Indeed, notice that $R^{-1}$ acts the same way but with opposite angles. With a simple picture we can see that $R+R^{-1}$ acts as the scalar $2\cos(\theta_i)$ on $\mathsf{\Pi}_i$. Therefore, $\mathsf{\Pi}_i$ is precisely the $2\cos(\theta_i)$-eigenspace of $R+R^{-1}$. This may not be computationally practical, perhaps more useful for finding the $\theta$-associated stable subspace would be finding the span of the $e^{i\theta}$ and $e^{-i\theta}$ eigenspaces of the complexification $V\otimes_{\mathbb{R}}\mathbb{C}$ and intersecting with $V$. (I don't really think about linear algebra from the practical side though, so this may be unhelpful.)
Best Answer
The vector $(1,0)$ along the $x$ axis is rotated into $\frac1{\sqrt2}(1,1)$ in the first quadrant. Thus $A$ rotates counterclockwise, which is by convention associated with positive angles; it represents a rotation by $+\frac\pi4$.

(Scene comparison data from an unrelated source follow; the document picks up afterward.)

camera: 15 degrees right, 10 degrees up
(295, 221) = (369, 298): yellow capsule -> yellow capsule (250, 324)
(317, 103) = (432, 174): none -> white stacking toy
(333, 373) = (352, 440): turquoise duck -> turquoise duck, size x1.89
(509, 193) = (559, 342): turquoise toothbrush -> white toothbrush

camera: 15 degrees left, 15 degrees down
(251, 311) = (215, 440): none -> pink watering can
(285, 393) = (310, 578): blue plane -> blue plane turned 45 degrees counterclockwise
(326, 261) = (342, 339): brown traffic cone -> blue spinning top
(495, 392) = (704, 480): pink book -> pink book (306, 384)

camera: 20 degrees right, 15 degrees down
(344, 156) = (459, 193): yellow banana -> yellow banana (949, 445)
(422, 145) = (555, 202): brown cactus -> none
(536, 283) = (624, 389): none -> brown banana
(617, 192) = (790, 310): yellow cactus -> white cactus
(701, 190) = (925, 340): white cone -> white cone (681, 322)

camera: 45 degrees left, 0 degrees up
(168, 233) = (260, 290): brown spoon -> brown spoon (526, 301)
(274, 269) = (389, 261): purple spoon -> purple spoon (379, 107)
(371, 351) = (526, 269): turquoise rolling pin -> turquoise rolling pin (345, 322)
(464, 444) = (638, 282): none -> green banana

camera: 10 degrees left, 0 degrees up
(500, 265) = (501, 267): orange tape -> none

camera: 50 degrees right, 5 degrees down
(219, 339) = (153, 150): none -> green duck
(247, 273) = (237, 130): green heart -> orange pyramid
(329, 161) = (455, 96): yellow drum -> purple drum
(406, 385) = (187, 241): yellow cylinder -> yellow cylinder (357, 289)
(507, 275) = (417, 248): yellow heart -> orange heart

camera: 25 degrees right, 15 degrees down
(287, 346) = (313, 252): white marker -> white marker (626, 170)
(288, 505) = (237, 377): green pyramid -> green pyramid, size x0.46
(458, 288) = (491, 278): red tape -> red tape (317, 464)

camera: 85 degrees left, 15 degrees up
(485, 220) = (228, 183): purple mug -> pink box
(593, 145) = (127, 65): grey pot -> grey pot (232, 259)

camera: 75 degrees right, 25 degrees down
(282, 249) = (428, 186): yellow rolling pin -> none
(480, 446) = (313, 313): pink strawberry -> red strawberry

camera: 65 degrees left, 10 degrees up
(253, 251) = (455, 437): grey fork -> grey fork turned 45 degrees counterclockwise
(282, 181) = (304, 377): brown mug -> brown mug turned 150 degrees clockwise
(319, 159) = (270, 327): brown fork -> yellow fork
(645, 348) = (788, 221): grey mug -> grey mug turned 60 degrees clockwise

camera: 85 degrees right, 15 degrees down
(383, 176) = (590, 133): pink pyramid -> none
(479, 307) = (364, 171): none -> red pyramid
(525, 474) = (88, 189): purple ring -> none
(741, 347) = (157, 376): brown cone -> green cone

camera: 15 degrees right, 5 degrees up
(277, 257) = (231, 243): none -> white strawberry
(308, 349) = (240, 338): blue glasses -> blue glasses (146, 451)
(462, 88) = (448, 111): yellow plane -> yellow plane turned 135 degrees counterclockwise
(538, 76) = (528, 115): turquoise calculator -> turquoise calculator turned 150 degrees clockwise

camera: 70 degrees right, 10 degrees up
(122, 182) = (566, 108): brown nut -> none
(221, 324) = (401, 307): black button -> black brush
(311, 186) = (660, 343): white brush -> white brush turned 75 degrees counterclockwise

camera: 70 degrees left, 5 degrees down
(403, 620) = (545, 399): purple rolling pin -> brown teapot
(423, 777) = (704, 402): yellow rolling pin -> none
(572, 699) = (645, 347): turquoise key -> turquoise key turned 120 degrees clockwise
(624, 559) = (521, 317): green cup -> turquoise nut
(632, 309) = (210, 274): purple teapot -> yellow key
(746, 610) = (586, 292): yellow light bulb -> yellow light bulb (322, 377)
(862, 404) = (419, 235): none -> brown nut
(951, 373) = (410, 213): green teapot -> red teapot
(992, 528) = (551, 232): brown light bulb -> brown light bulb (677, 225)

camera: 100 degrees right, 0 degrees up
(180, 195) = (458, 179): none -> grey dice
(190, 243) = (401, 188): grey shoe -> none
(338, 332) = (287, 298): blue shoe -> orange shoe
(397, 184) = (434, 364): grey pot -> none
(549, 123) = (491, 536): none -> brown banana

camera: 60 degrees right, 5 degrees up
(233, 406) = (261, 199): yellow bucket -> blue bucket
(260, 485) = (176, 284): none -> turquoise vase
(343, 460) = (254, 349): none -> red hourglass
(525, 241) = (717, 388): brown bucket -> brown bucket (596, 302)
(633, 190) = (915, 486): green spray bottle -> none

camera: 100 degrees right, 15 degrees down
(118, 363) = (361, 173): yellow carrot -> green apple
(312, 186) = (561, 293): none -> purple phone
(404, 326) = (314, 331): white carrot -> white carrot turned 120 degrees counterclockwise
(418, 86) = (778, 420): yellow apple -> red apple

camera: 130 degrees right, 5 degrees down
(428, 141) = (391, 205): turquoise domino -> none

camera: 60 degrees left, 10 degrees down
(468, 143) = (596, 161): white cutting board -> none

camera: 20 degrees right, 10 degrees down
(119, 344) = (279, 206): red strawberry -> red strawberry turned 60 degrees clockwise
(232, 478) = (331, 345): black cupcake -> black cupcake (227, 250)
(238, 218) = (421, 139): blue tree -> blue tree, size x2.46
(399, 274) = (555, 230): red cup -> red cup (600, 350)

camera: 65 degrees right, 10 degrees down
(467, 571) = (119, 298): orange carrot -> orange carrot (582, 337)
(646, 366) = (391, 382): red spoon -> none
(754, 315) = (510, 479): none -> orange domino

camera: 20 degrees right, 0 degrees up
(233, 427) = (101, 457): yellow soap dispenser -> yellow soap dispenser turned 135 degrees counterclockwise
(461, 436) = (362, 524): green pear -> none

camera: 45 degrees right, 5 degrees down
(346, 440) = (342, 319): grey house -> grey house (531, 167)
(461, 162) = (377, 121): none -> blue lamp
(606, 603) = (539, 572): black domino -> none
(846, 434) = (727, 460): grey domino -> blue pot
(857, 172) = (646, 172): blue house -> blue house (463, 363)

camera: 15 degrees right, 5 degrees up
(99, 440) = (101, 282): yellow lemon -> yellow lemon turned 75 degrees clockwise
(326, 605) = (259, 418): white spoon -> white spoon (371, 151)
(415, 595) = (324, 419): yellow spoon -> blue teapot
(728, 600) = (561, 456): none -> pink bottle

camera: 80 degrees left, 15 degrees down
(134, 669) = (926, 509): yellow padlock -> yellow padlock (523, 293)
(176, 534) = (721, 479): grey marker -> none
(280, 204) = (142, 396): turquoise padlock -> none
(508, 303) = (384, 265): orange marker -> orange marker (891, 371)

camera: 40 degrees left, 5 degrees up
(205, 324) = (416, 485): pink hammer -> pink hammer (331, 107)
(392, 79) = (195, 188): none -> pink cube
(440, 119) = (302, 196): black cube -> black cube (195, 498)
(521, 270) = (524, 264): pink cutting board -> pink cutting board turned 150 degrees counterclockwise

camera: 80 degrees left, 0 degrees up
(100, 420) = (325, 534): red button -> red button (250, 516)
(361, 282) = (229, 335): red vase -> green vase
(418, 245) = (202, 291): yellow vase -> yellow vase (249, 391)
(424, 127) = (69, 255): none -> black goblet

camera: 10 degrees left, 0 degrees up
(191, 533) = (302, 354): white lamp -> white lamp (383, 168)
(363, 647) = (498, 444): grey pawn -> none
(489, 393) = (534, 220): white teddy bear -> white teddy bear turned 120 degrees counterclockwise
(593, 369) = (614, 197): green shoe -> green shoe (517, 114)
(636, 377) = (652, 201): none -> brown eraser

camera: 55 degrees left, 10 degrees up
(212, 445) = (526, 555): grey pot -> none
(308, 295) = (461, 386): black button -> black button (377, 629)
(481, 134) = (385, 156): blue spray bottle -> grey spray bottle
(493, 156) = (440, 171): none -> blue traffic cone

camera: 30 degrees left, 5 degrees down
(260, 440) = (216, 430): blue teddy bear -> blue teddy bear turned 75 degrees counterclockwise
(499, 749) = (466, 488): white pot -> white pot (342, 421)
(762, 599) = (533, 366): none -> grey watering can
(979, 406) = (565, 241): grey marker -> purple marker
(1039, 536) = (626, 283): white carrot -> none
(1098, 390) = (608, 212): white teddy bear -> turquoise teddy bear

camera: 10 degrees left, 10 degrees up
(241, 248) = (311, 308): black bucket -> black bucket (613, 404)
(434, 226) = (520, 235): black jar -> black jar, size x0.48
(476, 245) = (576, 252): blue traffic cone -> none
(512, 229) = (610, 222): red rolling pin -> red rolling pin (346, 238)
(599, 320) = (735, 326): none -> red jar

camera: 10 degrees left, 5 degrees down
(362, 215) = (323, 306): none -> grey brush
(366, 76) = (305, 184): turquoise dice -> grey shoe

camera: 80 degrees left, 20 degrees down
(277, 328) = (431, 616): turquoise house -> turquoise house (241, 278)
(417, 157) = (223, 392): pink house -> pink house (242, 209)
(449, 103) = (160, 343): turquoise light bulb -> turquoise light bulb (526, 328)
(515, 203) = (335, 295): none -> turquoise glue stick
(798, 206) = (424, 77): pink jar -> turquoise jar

In a wider sense, one might also say that $A$ rotates by an angle $\frac\pi4$ if strictly speaking it rotated by $-\frac\pi4$. The distinction between the two is only valid in $\mathbb R^2$; in $\mathbb R^3$ the rotation by $-\frac\pi4$ around an axis is the rotation by $\frac\pi4$ around the inverse axis. As we tend to think of rotations in three dimensions, this reduction to positive rotation angles is sometimes also applied in talking about $\mathbb R^2$.